MUC1が低発現の膵癌・乳癌・大腸癌細胞株を5-aza-2'-deoxycytidine(5-azadC)とtrichostatin A(TSA)で処理するとMUC1 mRNAの発現が回復し、MUC1の発現にDNAメチル化やヒストン修飾が関連している可能性が示された。そこで、各々の細胞株に対するMUC1プロモーター全領域のシークエンシングを行い、その配列を元に質量分析によるDNAメチル化定量解析法(MassARRAY法)、MSP法、ChIP法を用いて、DNAのメチル化状態やヒストンの修飾状況を検討した結果、MUC1発現制御には、転写開始付近におけるCpGのメチル化状態やヒストンH3-K9修飾状態の双方が関与していることが示された。
MUC4についても同様の検索を行ったところ、MUC4の低発現癌細胞において、5-azadCとTSAの処理により、MUC4 mRNAの発現が回復し、MassARRAY法とMSP法によりMUC4発現制御にDNAメチル化が関与していることが明らかになった。

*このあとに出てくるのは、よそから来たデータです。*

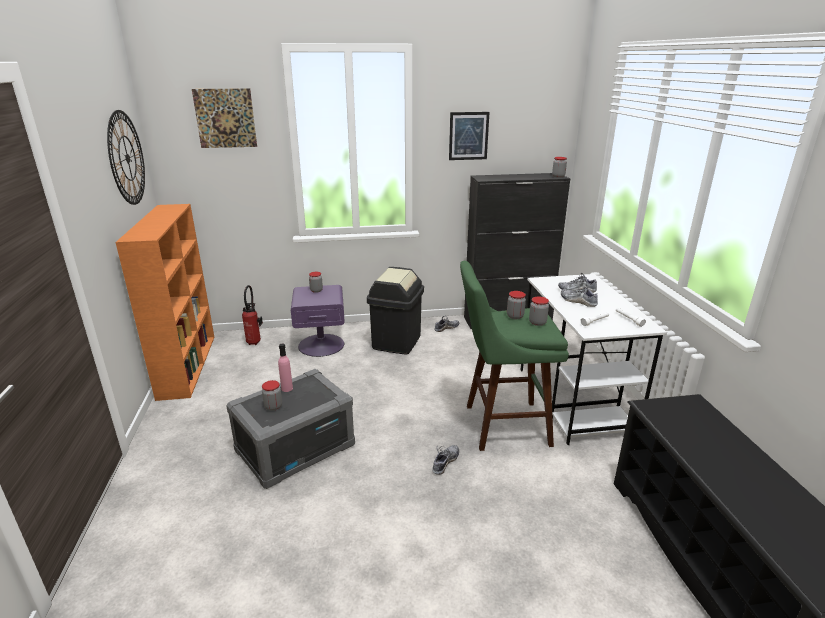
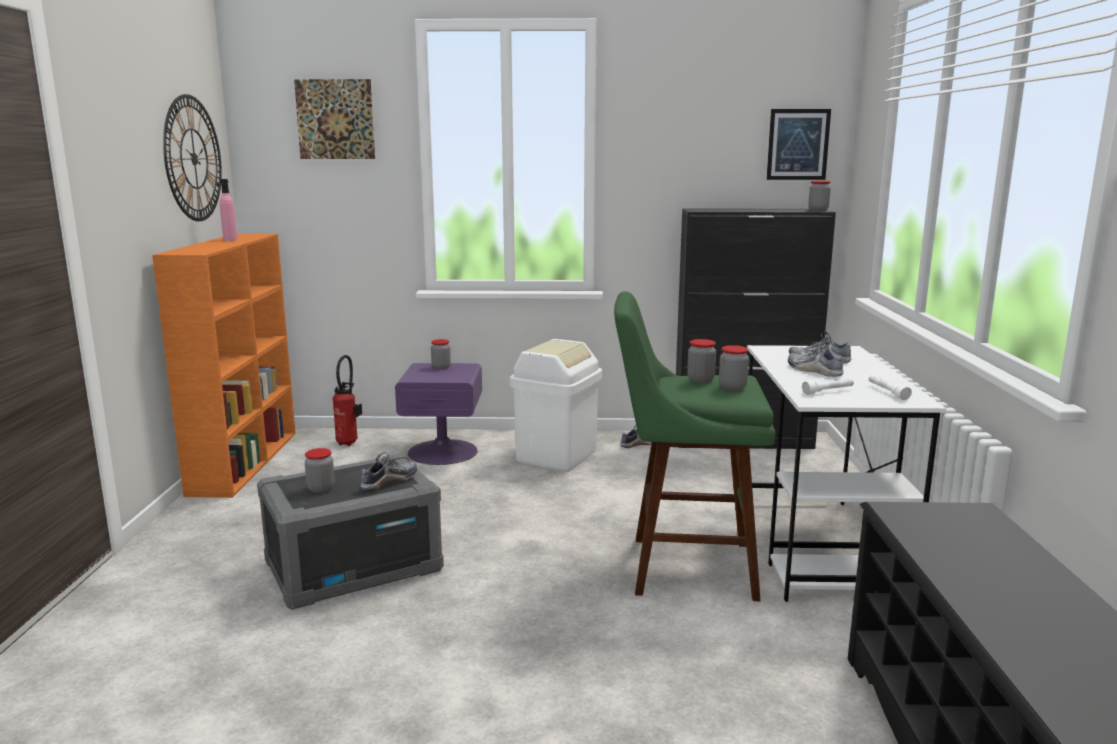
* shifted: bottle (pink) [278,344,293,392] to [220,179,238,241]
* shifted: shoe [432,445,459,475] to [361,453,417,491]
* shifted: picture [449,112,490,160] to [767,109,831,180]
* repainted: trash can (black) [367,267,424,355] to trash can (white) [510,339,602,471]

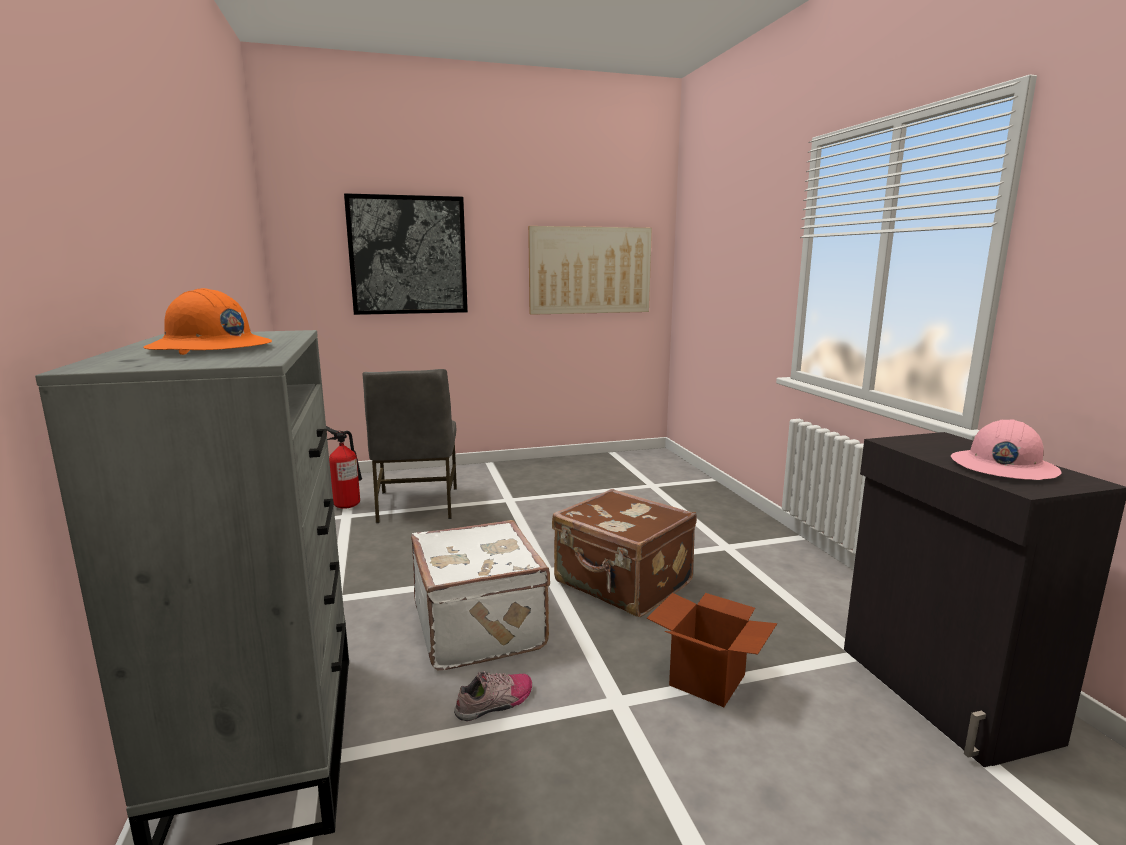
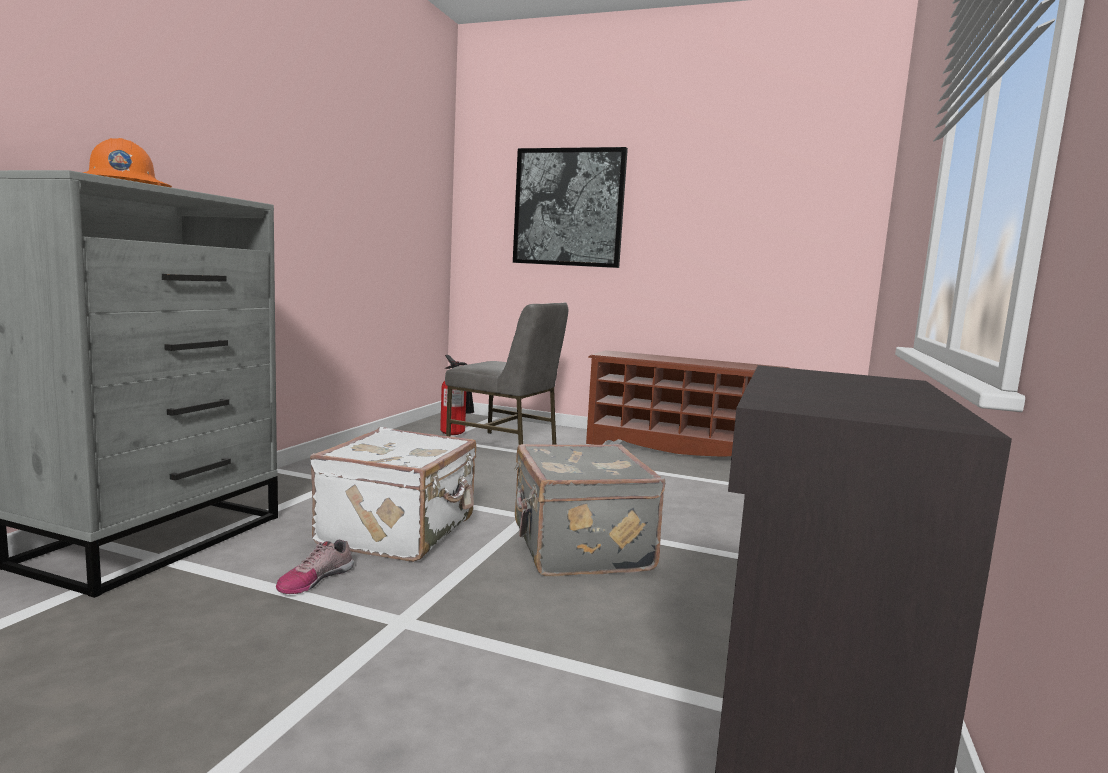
* gone: picture [528,226,652,315]
* gone: cardboard box [647,593,777,707]
* gone: hard hat (pink) [951,419,1062,480]
* new: shoe rack (brown) [586,350,789,456]
* repainted: suitcase (brown) [552,489,697,617] to suitcase (grey) [514,444,665,577]
* rotated: chair (grey) [362,369,457,523] = [445,302,568,445] 90 degrees counterclockwise
* rotated: shoe [454,671,532,721] = [276,540,354,594] 120 degrees clockwise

さらに、ヒト組織から、マイクロディセクション法でMUC1ムチン発現が陽性の箇所のみを採取した検体においてはMUC1の遺伝子プロモーター領域は非メチル化の状態であった。この結果は細胞株での検索結果に一致しており、実際のヒト組織においてもMUC1の遺伝子発現機構にエピジェネティクスが関与していることを明らかにした。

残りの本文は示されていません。